[Supplied data]
++++

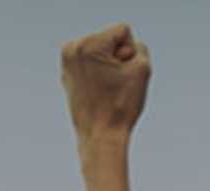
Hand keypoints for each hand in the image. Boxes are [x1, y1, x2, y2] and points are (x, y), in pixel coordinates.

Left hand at [60, 22, 151, 142]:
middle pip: (110, 40)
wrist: (101, 139)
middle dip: (118, 60)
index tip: (121, 77)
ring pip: (102, 53)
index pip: (122, 31)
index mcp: (87, 44)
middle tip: (113, 87)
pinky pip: (93, 66)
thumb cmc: (121, 107)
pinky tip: (99, 94)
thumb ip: (138, 47)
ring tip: (106, 91)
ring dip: (110, 68)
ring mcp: (67, 62)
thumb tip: (118, 52)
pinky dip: (100, 76)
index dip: (130, 54)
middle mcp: (71, 48)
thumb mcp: (142, 69)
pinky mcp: (68, 75)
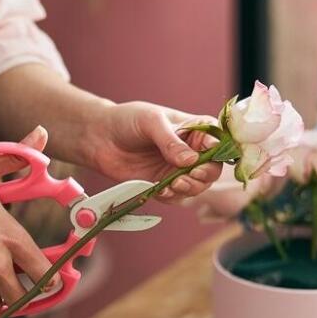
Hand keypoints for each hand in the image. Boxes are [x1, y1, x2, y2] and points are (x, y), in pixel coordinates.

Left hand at [81, 102, 222, 202]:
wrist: (99, 136)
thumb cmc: (127, 120)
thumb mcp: (151, 121)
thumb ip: (170, 141)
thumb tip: (190, 160)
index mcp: (194, 130)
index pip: (217, 142)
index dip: (217, 151)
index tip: (205, 155)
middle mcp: (190, 151)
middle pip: (212, 169)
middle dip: (205, 175)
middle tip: (191, 175)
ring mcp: (176, 169)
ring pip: (197, 186)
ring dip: (190, 188)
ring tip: (174, 184)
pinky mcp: (162, 184)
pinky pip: (176, 197)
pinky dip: (173, 197)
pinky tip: (162, 191)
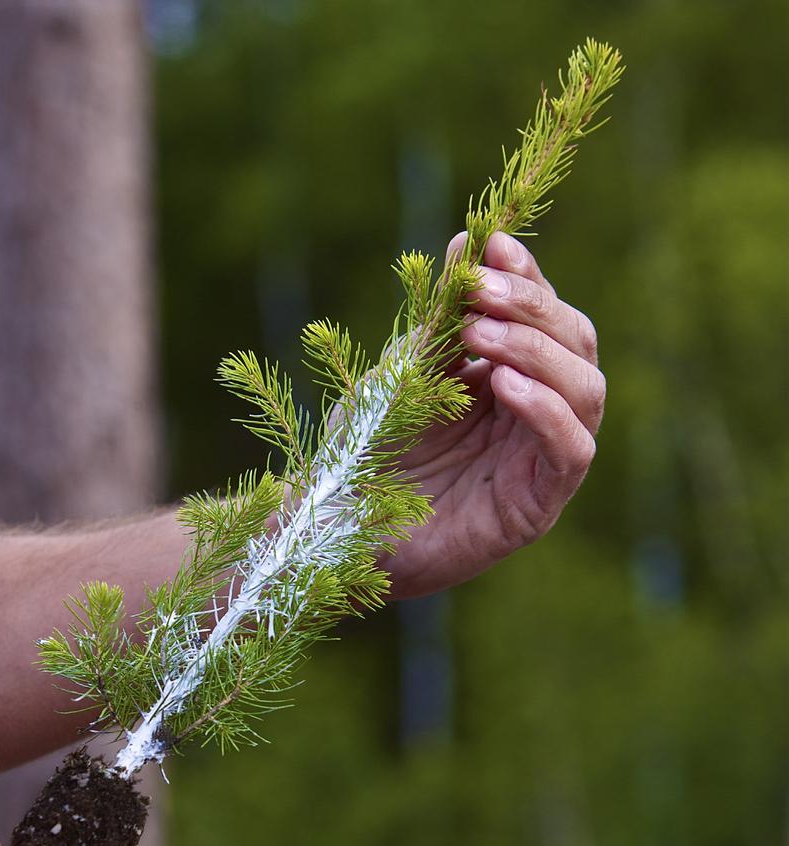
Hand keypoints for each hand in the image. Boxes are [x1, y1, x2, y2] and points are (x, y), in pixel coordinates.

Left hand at [384, 230, 603, 598]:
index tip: (494, 244)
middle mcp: (534, 416)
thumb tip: (466, 240)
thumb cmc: (365, 452)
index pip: (547, 318)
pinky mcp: (536, 506)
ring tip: (480, 334)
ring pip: (586, 392)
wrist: (336, 528)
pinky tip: (504, 385)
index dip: (529, 278)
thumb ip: (439, 321)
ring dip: (537, 351)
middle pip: (577, 346)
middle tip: (480, 290)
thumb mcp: (400, 374)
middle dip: (532, 308)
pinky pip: (572, 452)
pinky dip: (547, 412)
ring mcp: (538, 461)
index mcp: (508, 380)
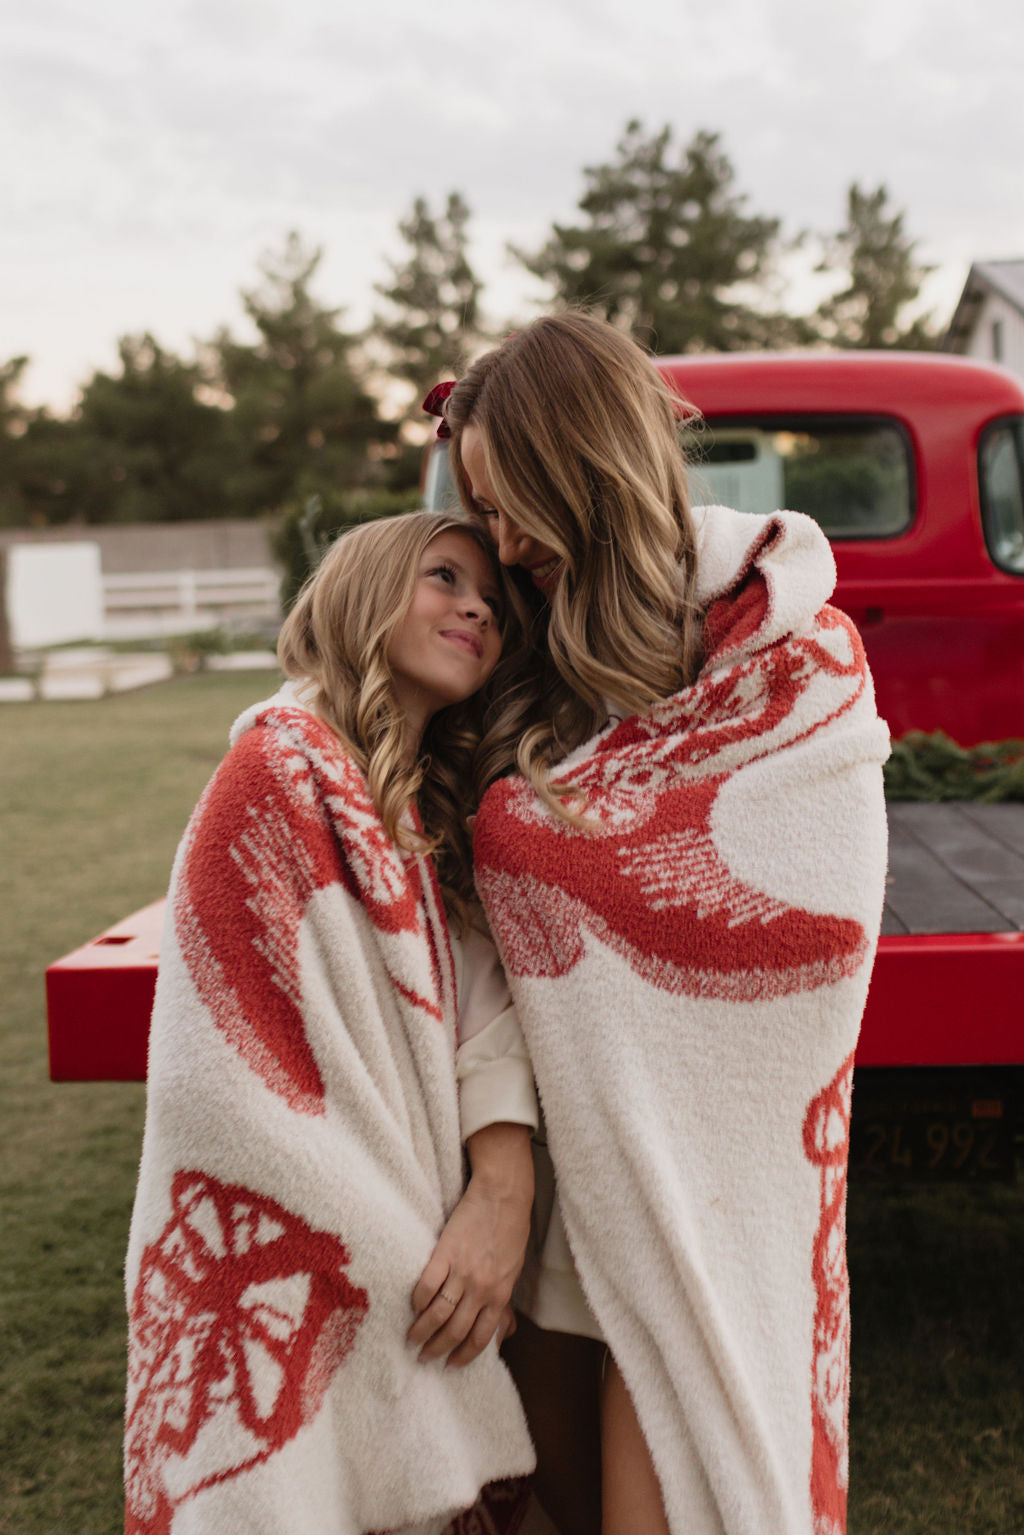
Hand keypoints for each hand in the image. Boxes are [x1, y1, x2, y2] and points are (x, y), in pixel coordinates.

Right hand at [408, 1123, 532, 1367]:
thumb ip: (501, 1298)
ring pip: (437, 1314)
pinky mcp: (444, 1253)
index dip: (464, 1356)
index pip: (480, 1337)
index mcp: (500, 1294)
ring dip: (422, 1331)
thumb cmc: (511, 1230)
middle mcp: (481, 1288)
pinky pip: (426, 1286)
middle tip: (425, 1358)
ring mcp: (462, 1271)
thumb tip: (499, 1329)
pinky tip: (414, 1306)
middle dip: (437, 1349)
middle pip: (455, 1331)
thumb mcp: (514, 1269)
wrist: (503, 1194)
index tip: (451, 1365)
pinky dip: (418, 1301)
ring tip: (412, 1339)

++++

Within the listing above, extract exactly the lines that run from the one containing "pinky pip: (176, 197)" through the one containing "index pip: (547, 318)", excluding any pictures.

[Answer box]
pinky pip: (176, 197)
pinky dip: (173, 197)
pinky tip: (162, 191)
Hand keypoints for each hand in the image. Boxes are [x1, y1, x2, y2] and points are (x, y), in pixel coordinates.

Left hand at [384, 230, 603, 598]:
index tip: (494, 244)
middle mcp: (534, 416)
thumb tip: (466, 240)
thumb cmc: (365, 452)
index pip: (547, 318)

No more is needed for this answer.